Ângela inclinou a cabeça para o lado.

– Se estivesse no lugar dele?

– Bem, se eu tivesse uma namorada como você. – às favas com a timidez, ele pensou.

Ela baixou os olhos encabulada.

– Neil não é meu namorado. Ele é meu amigo. Um amigo de infância.

O sorriso dele aumentou o que fez o coração dela acelerar novamente.

– Ah! Então ele interpreta muito bem o papel.

Sem ter mais o que dizer, ela indicou o sofá.

– Por favor, sente-se. Esqueci minhas boas maneiras... Gostaria de beber algo?

– Não. Obrigado. Estou esperando a senhora Dougherty. Ela vai me conceder uma entrevista.

– Entrevista? Ah, sim. Ela comentou que você viria. O professor americano que está escrevendo um livro sobre esta região.

– É sobre várias regiões da Irlanda, na verdade. Meu livro é sobre a Besta de Donegal.

Ângela sentiu um arrepio lhe percorrer ao escutar aquele nome.

– Por que sobre ele? Com certa há temas mais agradáveis.

– Mas a História nem sempre é agradável.

– Esse é um assunto que ainda provoca muitas reações aqui em Raphoe. Você já deve ter ouvido falar sobre o massacre no castelo Dougherty. Esse fato acarretou muitas histórias sobre a minha família. Então por favor, professor, eu gostaria que o senhor se focasse nos fatos históricos. Não deixe, por exemplo, a minha avó se estender sobre os contos fantasiosos sobre nossa família.

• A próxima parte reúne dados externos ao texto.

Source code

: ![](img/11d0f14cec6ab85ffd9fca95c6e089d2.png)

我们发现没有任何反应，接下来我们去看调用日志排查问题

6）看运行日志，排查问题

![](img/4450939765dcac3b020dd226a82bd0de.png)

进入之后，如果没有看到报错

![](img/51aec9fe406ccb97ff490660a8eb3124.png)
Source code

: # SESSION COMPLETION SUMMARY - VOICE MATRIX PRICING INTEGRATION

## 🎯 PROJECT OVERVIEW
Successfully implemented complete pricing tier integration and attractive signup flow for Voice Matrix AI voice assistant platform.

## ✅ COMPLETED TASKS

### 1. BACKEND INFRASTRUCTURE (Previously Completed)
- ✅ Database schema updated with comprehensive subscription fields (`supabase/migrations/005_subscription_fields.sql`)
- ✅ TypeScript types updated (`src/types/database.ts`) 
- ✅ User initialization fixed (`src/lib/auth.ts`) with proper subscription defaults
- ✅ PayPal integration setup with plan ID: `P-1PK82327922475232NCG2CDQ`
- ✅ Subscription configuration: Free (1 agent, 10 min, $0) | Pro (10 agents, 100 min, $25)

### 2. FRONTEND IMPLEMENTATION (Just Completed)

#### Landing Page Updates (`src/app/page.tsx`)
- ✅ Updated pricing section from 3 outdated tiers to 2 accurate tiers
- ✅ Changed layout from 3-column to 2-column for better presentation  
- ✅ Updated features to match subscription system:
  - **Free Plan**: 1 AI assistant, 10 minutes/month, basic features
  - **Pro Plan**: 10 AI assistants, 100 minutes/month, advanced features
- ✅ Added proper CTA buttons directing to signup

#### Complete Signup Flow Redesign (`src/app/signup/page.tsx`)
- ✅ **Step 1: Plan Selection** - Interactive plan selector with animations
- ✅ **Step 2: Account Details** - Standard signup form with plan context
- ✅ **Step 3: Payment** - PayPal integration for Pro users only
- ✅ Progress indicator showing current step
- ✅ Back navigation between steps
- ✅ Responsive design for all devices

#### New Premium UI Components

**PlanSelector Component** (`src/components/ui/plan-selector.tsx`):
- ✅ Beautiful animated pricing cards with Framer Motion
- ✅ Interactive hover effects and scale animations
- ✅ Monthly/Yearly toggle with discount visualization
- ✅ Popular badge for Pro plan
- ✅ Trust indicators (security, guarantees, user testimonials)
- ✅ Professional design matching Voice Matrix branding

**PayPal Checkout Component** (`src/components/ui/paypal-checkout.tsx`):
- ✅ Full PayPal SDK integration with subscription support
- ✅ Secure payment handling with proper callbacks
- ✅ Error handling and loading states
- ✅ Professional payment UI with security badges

– Como o quê, por exemplo? – ele perguntou fazendo-se desentendido.

– O fato que em nossa família só nascem mulheres. Isso não é verdade. Há registros de nascimento de meninos, mas eles morriam ainda bebês.

– E as meninas nasciam fortes e saudáveis. Isso é no mínimo curioso, senhorita Dougherty.

– Curioso ou não, o fato é que nasciam homens, e essa história da maldição de Moira Dougherty são pura superstição.

– Está bem, senhorita, vou preservar sua família no meu livro, embora seja uma pena, pois os americanos adoram uma boa maldição celta.

Ângela relaxou perante a declaração dele. Muitos escritores já haviam procurado as Dougherty para escrever sobre a família onde só se nasciam mulheres, mas nem todos haviam agido como o professor Marshall, respeitando o direito a privacidade delas.

– Obrigada. – ela agradeceu com um sorriso e se levantou sem perceber que o livro estava em seu colo.